Because of the boost in sales, Ehresman said, he didn’t need to apply for any financial aid. But that isn’t to say COVID-19 hasn’t hurt the business at all. Ehresman said that he and three of his employees contracted the virus. While he and two of his employees have recovered, another employee is still recuperating three months later.
Like King’s Hardware, Physical Therapy and Cafe integrated (PTCi), 5515 W. North Ave., never had to close. The business, which sells juices, smoothies, teas, soups and sandwiches, closed its dining area and switched exclusively to carry-out and delivery.
Justine Dela Cruz, the manager and daughter of the owner, said that her family’s business saw an uptick in sales, as well.
Customers were interested in buying products that would improve their health and strengthen their immune systems, which may not protect them from COVID-19, but at least makes it more likely that they will get through the disease without complications.
Cruz said that the family business did not need to apply for financial aid, but even if aid were necessary, she and her family doesn’t believe in it.
“Because we’re Christian, we don’t really ask for help,” she said, adding that they believe that God will provide if things do go bad.
Cruz said there’s nothing wrong with other businesses asking for help; in fact, she said, she knew of several that were struggling and said she hoped they would get the financial assistance.

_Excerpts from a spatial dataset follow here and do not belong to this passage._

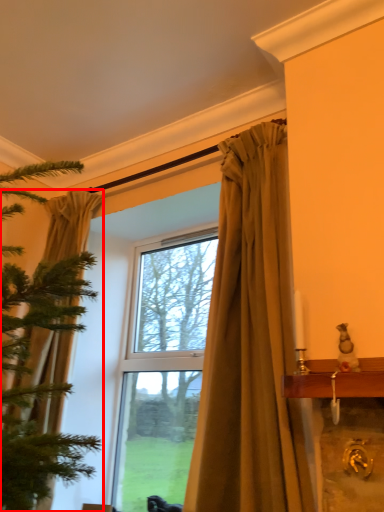
Question: Considering the relative positions of curtain (annotated by the red box) and curtain in the image provided, where is curtain (annotated by the red box) located with respect to the staircase?

Choices:
 (A) left
 (B) right

Answer: (A)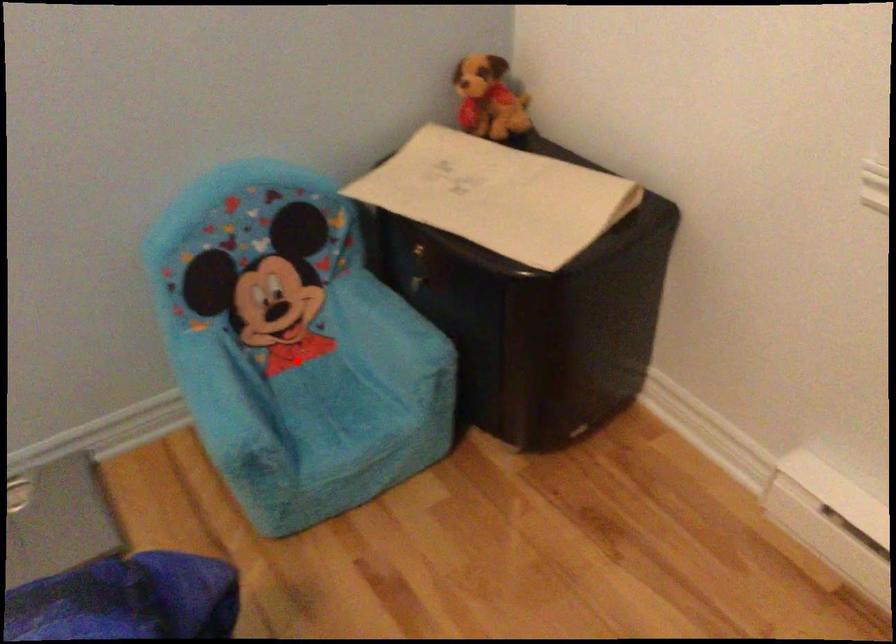
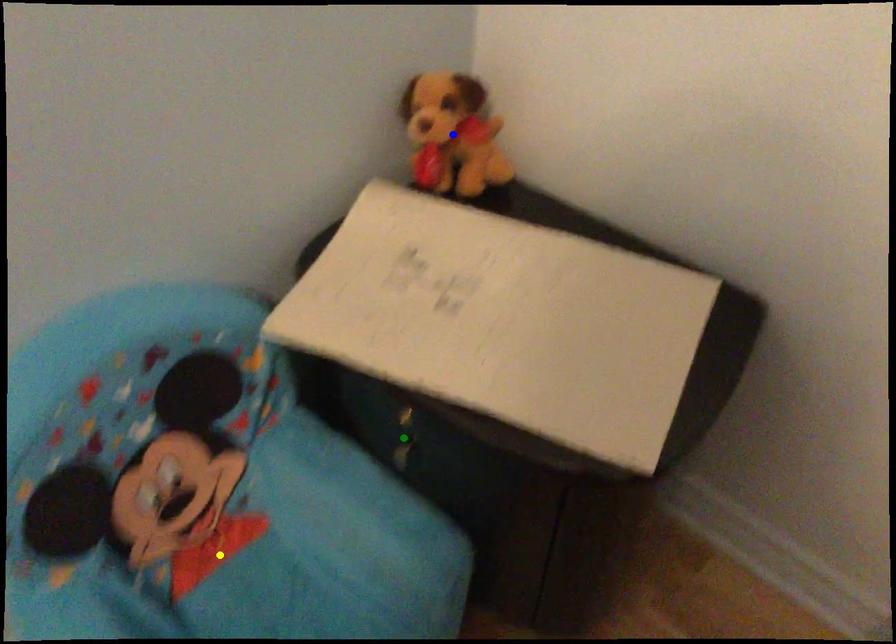
Question: I am providing you with two images of the same scene from different viewpoints. A red point is marked on the first image. You are given multiple points on the second image. In image 2, which mark is for the same physical point as the one in image 1?

Choices:
 (A) blue point
 (B) yellow point
 (C) green point

Answer: (B)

Unlike some essential businesses on the West Side, Crystal Dyer, the owner of Gone Again Travel and Tours, 5940 W. Chicago Ave., didn’t have the option of doing carry-outs or curbside pick-ups to stay afloat.
“[In mid-March], I had clients that were going to Africa, going to France, going to Italy,” Dyer recalled. “As a travel company, I [ended up] out of commission. I had to refund all of their bookings. It wiped out my income for the entire year.”
“A lot of people are still very hesitant to book anything, because, you know, what the media is saying,” Dyer said. “I just got some calls [in June], but when people had to pay their deposits, they hesitated.”
Dyer said that she has put together newsletter to share positive news with her customers and keep her business visible. She’s also organized community events, both online and in-person. Dyer said that she’s received small private grants and loans, but is always looking for other funding opportunities.
None of the businesses whose owners were interviewed were damaged by the looting. Dyer said that the strip of Chicago Avenue where she’s located did not see any looting. Out of the Past Records was not hit at all. Ehresman said that, while looters did try to break into King’s Hardware, neighbors intervened before they could do any damage.
“The neighbors actually kept the looters from coming in here, so we were never hit,” he said.
While a number of stores around the intersection of North and Central avenues were hit, Cruz said that neighbors intervened to protect their business, as well.
“When people not from our neighborhood tried to break into the store, they protected our store,” she said.
“A lot of people are saying, ‘You should open in Wicker Park,’ but this is the place where God placed us,” Cruz said. “[Austin] is a place where we want to be.”
“Since we’ve been here, we went through the storm of [the riots that erupted after Martin Luther King Jr.’s death] in 1968,” Henderson said. “We’ve been through the riot that just happened this year and we’re still standing. I say we’ve been blessed.”